Last night I dreamt about two beautiful women working in a hotel, one was in her 30s, pale, with black hair tightly drawn into a bun, the other was in her early twenties with messy, short red hair. They were in the lobby reading a letter from a mutual friend. The mutual friend, a lesbian who became a nun, was talking about going to a girl's house after noticing she had a garden where she grew organic produce despite the fact that it was the 1940s. The future nun went inside to inquire about the garden from the shy young woman who couldn't respond before her grandfather came into the room looking angry and as though he'd been woken from a nap. He wore loose brown pants with suspenders, a white shirt, and had a thin black beard. He had big round eyes and looked slightly like a deceased grandfather of mine. He told the future nun that the way to marry his daughter was to bring a broom. The nun told him that she was just curious about the garden at which point he gestured at a vast collection of cassette tapes on shelves covering all four walls of an adjacent room, explaining that the best thing to listen to while gardening was the True Romance soundtrack.
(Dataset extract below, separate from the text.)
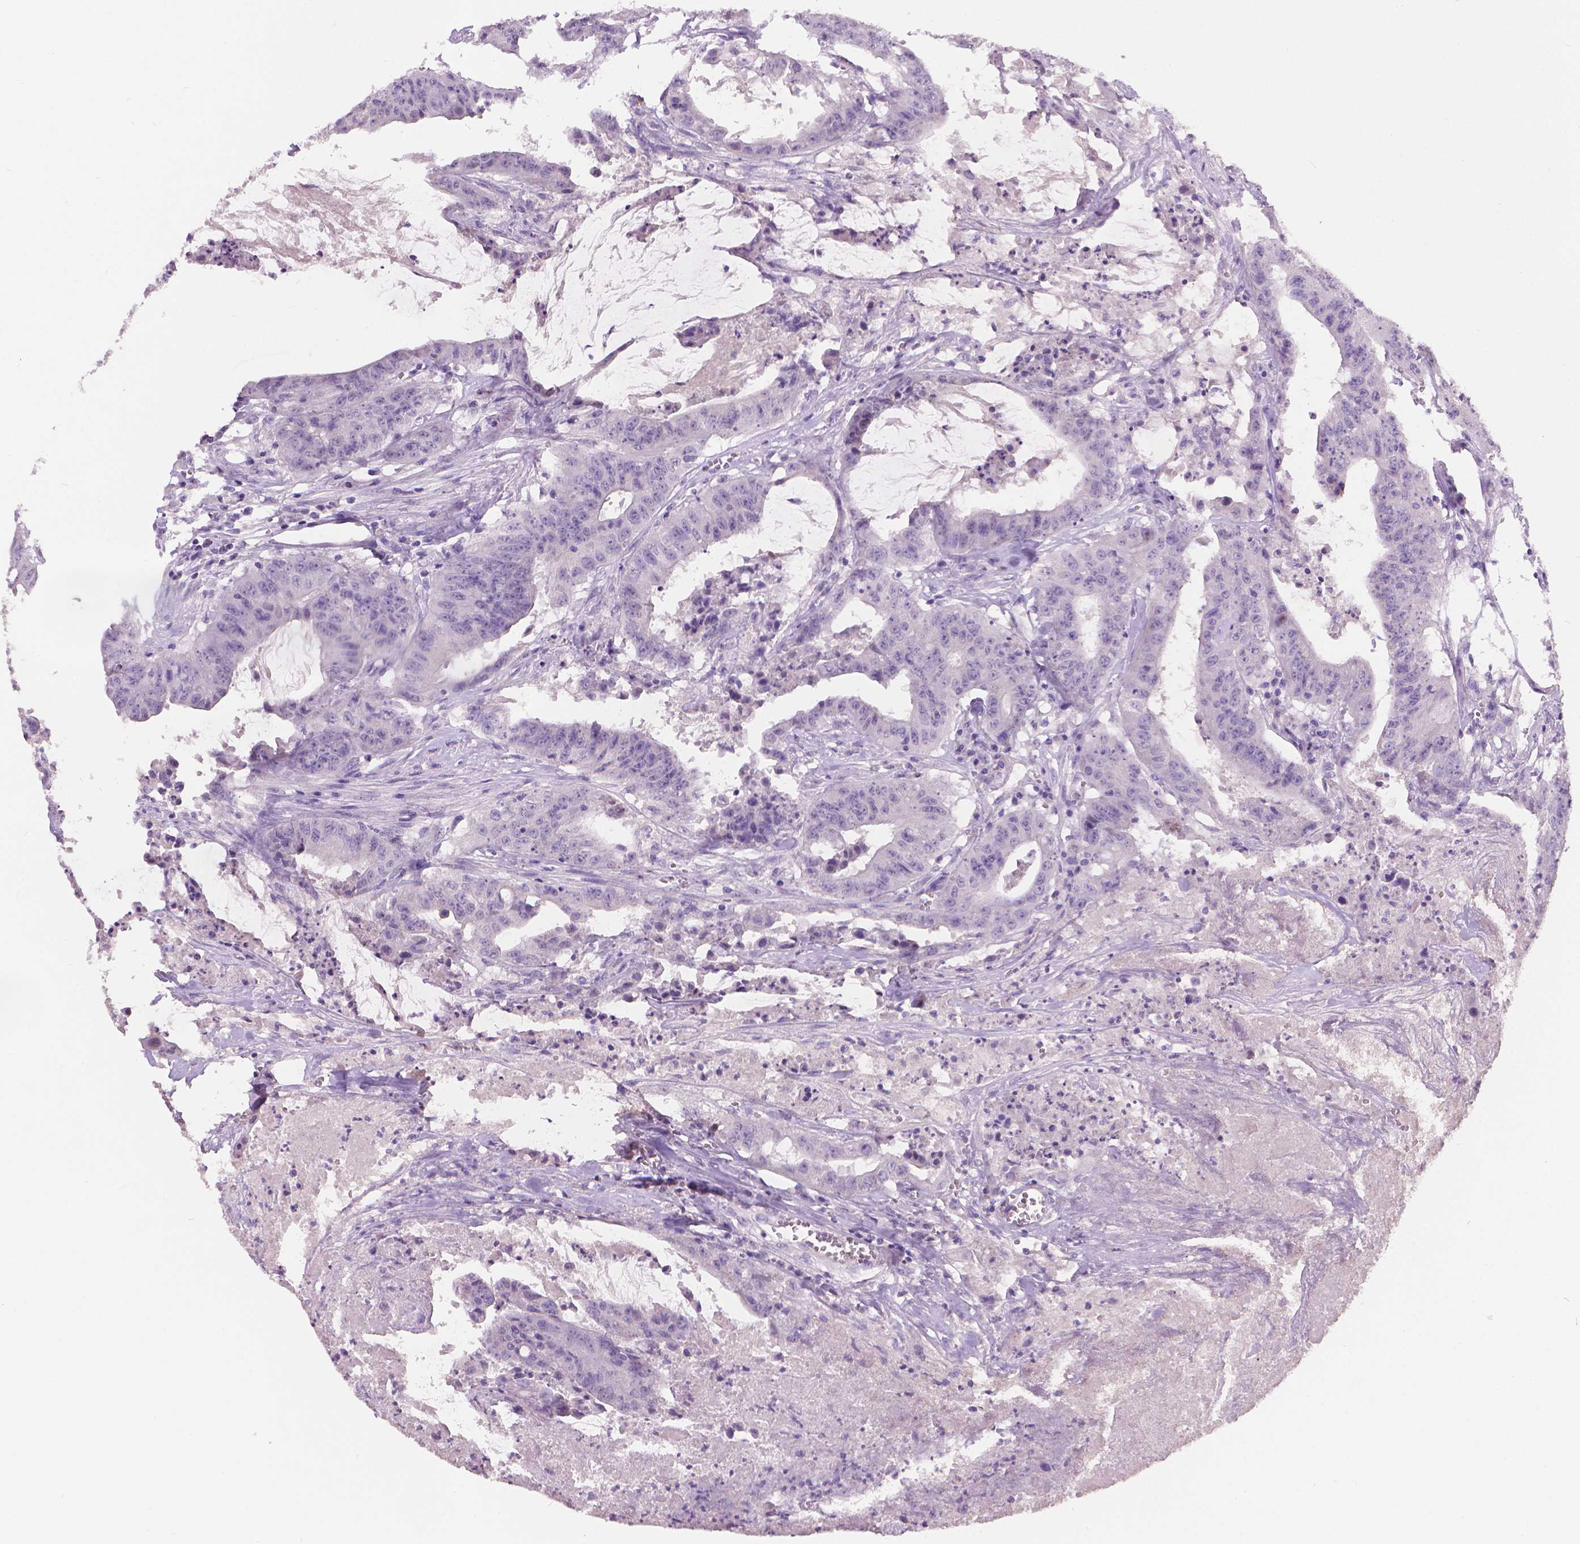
{"staining": {"intensity": "negative", "quantity": "none", "location": "none"}, "tissue": "colorectal cancer", "cell_type": "Tumor cells", "image_type": "cancer", "snomed": [{"axis": "morphology", "description": "Adenocarcinoma, NOS"}, {"axis": "topography", "description": "Colon"}], "caption": "A high-resolution photomicrograph shows IHC staining of colorectal cancer, which demonstrates no significant expression in tumor cells.", "gene": "TNNI2", "patient": {"sex": "male", "age": 33}}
The nun segued into a story about how Tom Hiddleston tried seduce her once when she had to stay in his apartment during a wedding. He wasn't an actor at the time but he was trying to get in good with actors' circles. So he had built a wall in the centre of his apartment on the advice of a prominent actor and it had left him with very little room. He also had a pastel blue plastic toy car he kept on the mantel on the advice of the same actor. He was very furious with the nun when she refused his advances.
When the two women in the hotel finished reading the letter, the redhead noticed it had come from Nunnery 666. "You'd think they'd skip that one," said the redhead. "Like hotels skip the thirteenth floor."
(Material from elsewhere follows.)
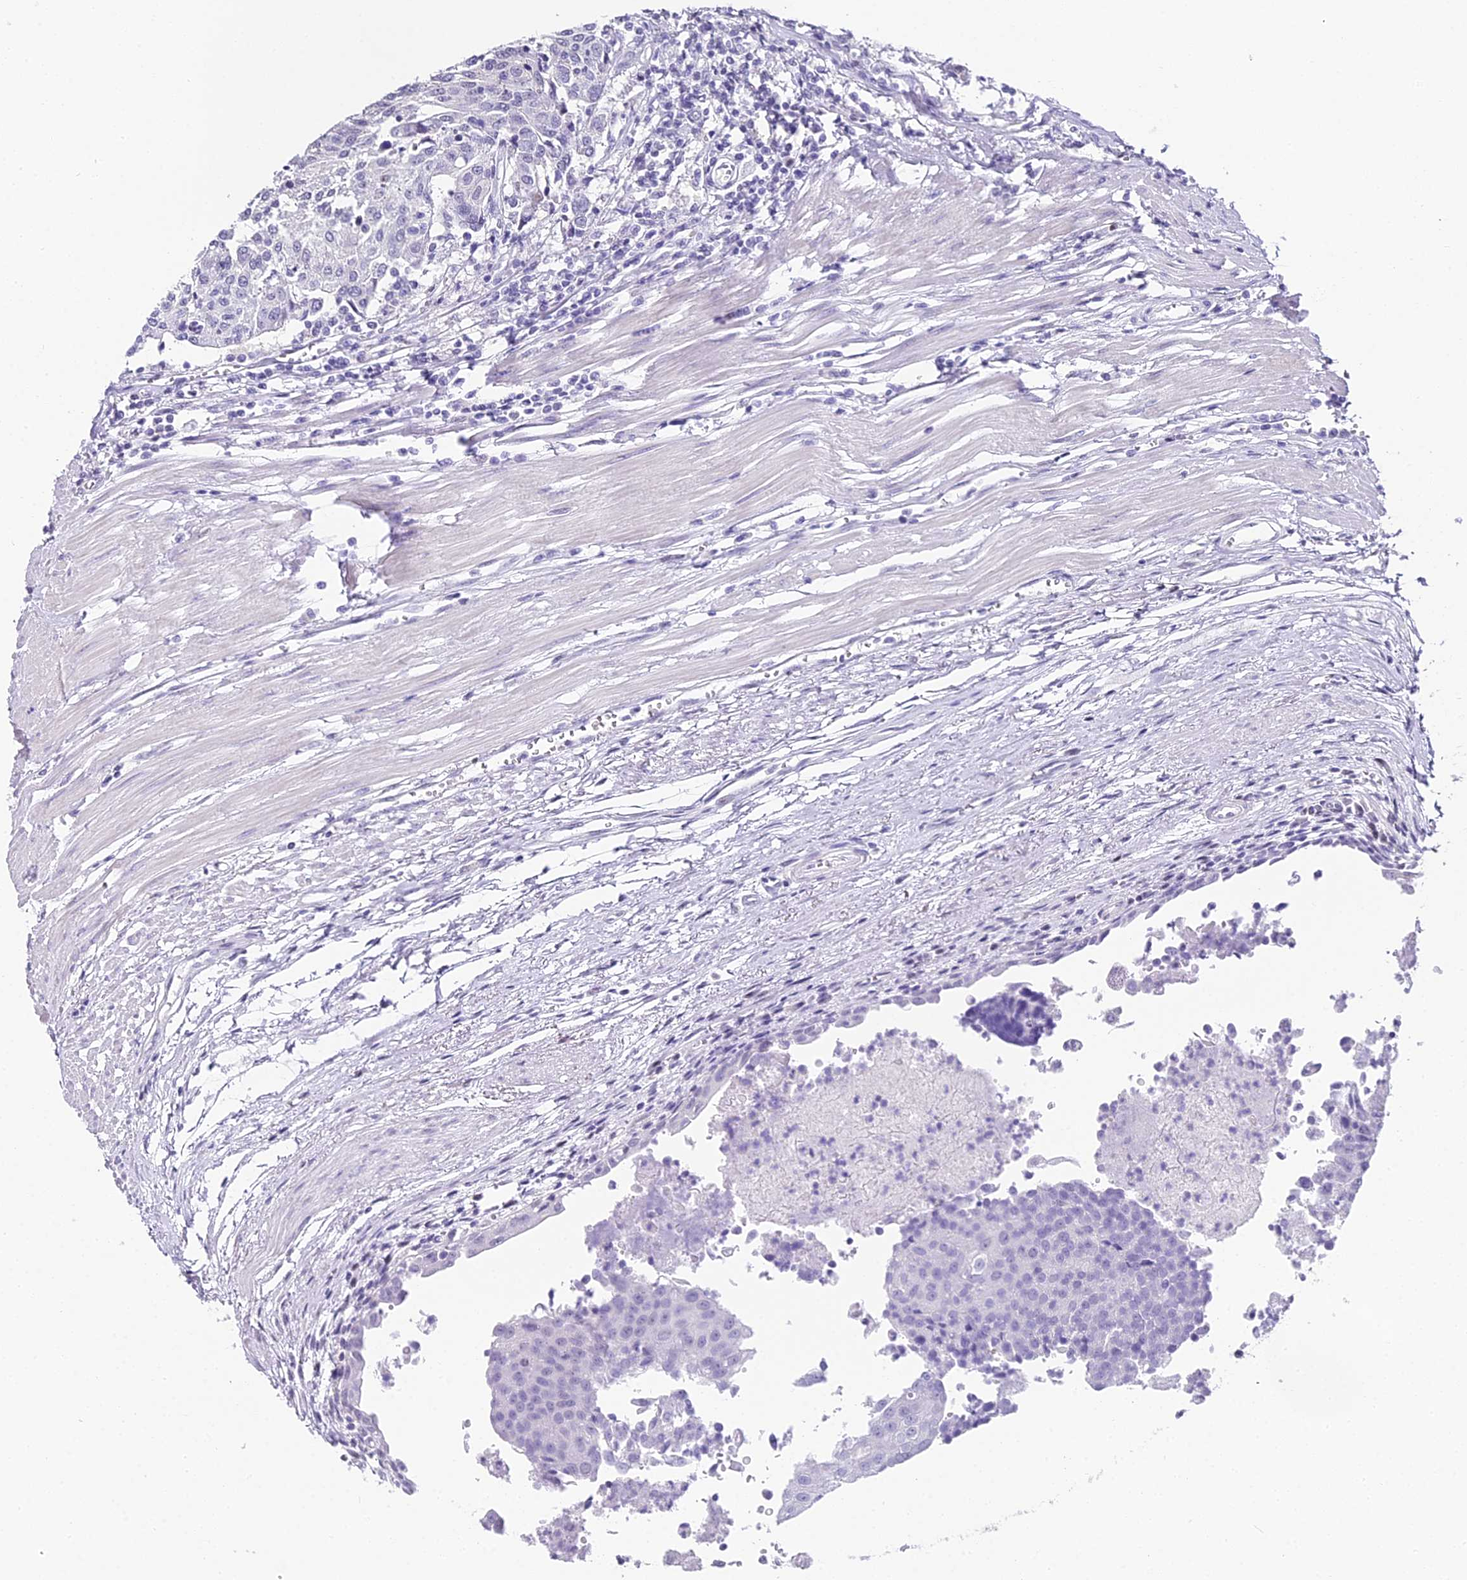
{"staining": {"intensity": "negative", "quantity": "none", "location": "none"}, "tissue": "urothelial cancer", "cell_type": "Tumor cells", "image_type": "cancer", "snomed": [{"axis": "morphology", "description": "Urothelial carcinoma, High grade"}, {"axis": "topography", "description": "Urinary bladder"}], "caption": "Urothelial carcinoma (high-grade) was stained to show a protein in brown. There is no significant staining in tumor cells.", "gene": "ABHD14A-ACY1", "patient": {"sex": "female", "age": 85}}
"We have a thirteenth floor," said the woman with black hair who seemed to be someone in authority. She insisted on taking the redhead up to the thirteenth floor to prove it. There didn't seem to be anything unusual up there, though it was deserted. The woman with black hair was naked at this point for some reason and for some reason a credit card was required to take the elevator back down. The redhead tried hers first but did something wrong and nothing happened. The woman with black hair angrily took the card away from her and swiped it. A recorded voice asked a question in a language I didn't understand. The woman with black hair was angry and refused to answer, saying, "That's racist!" A red arm, like a human arm without skin so you could see stringy red muscles, grew out of the door, grabbed her, and strangled her. The redhead carefully took the credit card back and said, "Brian Austin Green!" and the elevator doors opened.
Twitter Sonnet #849
Collected eye rotary lashes point
Together past the figure sleeping late
And standing to, a warping bar or joint
Enclosed the last suspicious second mate.
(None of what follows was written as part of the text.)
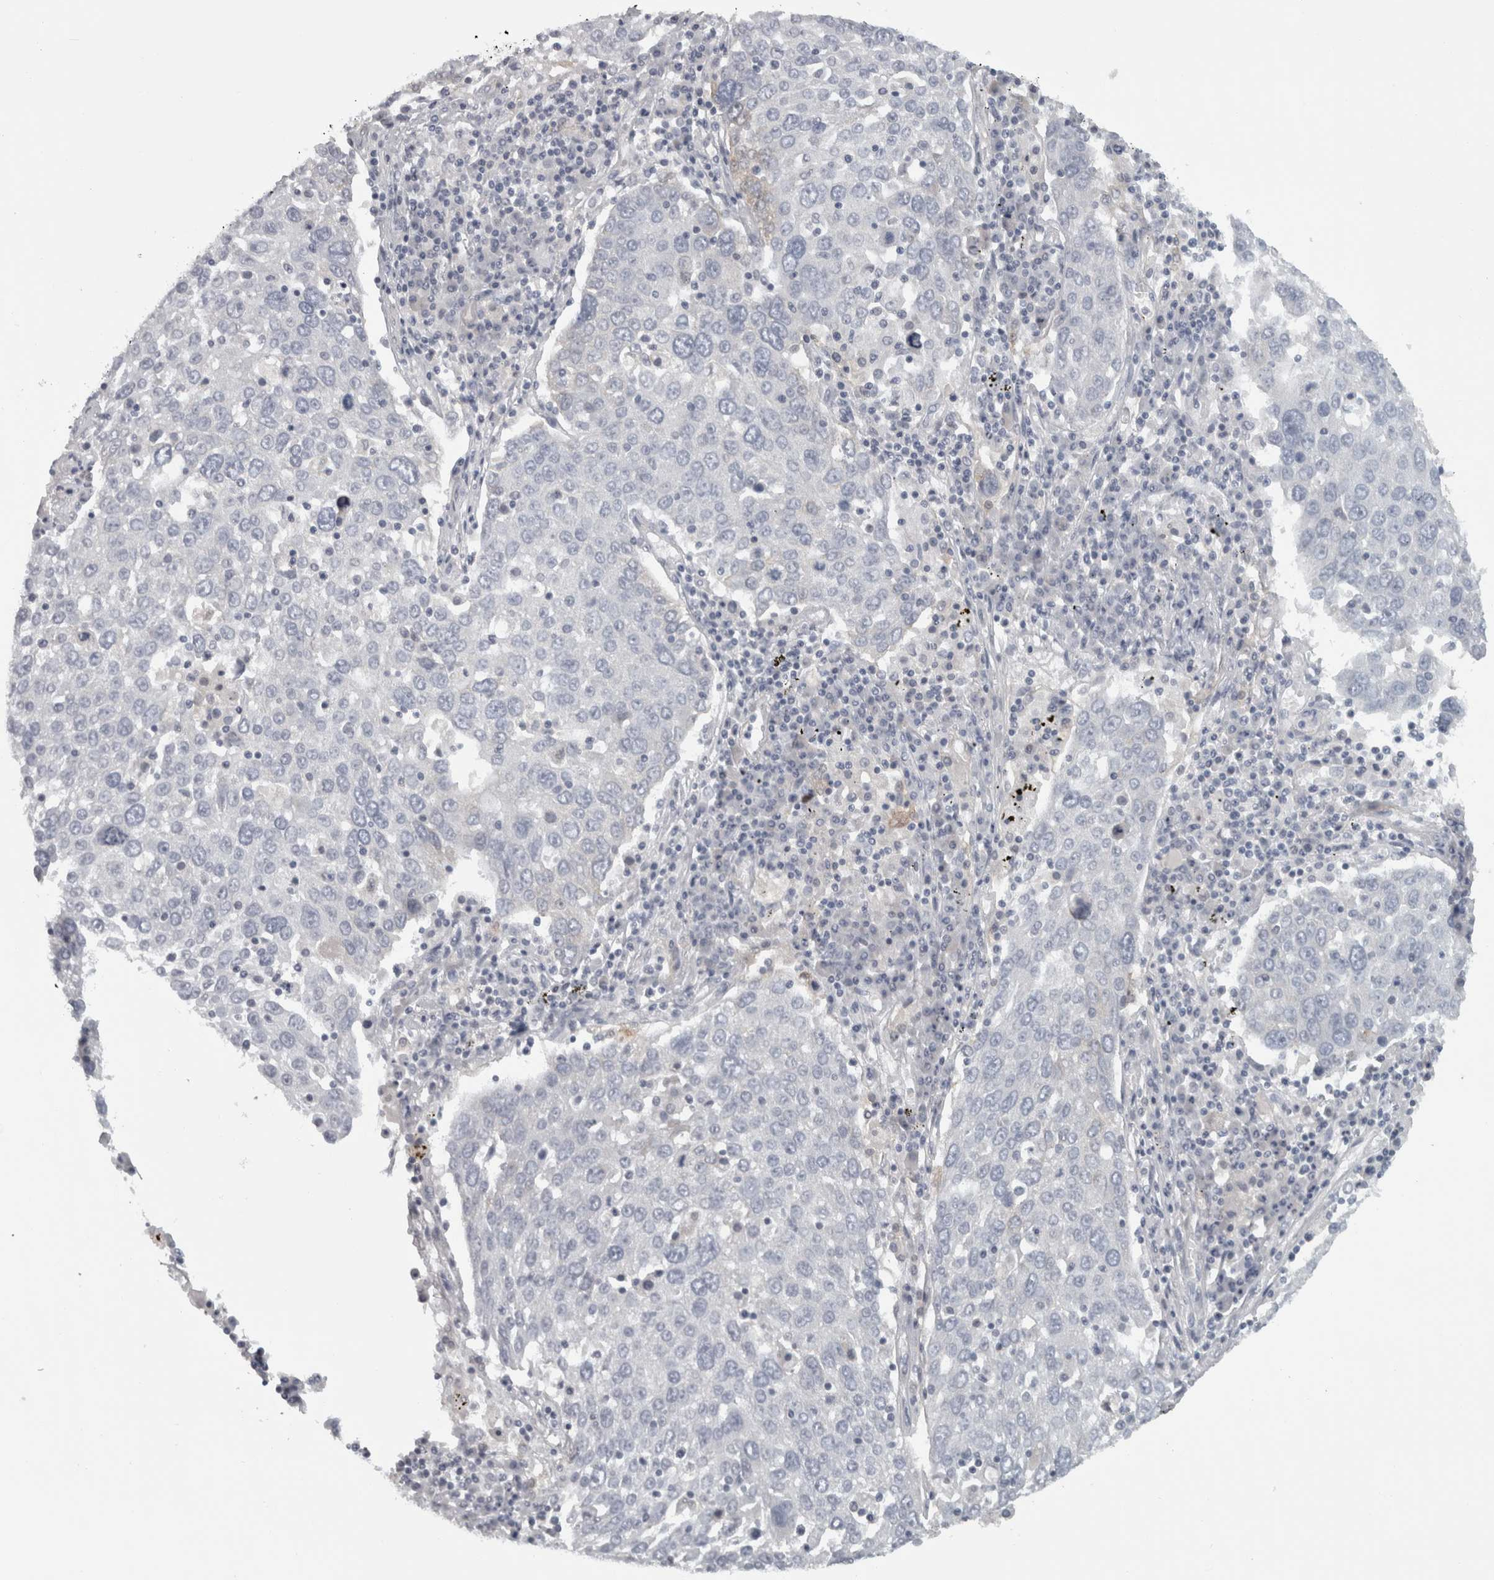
{"staining": {"intensity": "negative", "quantity": "none", "location": "none"}, "tissue": "lung cancer", "cell_type": "Tumor cells", "image_type": "cancer", "snomed": [{"axis": "morphology", "description": "Squamous cell carcinoma, NOS"}, {"axis": "topography", "description": "Lung"}], "caption": "Tumor cells are negative for brown protein staining in lung cancer.", "gene": "PPP1R12B", "patient": {"sex": "male", "age": 65}}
The bo'sun scrawled unseen a check athwart
The mizzen shroud, a black remittance writ
As ignorant the lobster cooked retort
To hammocks nicked by sick and glassy wit.
The leaden bread encamped in bowels too turned
To hinder water's trespass in the hold
Where rusted bilboes break the skin was burned
By tails of tar entrails rotund and cold.
A broken glassy wave o'erturned the keel.
A calm reclaimed the hand and made it real.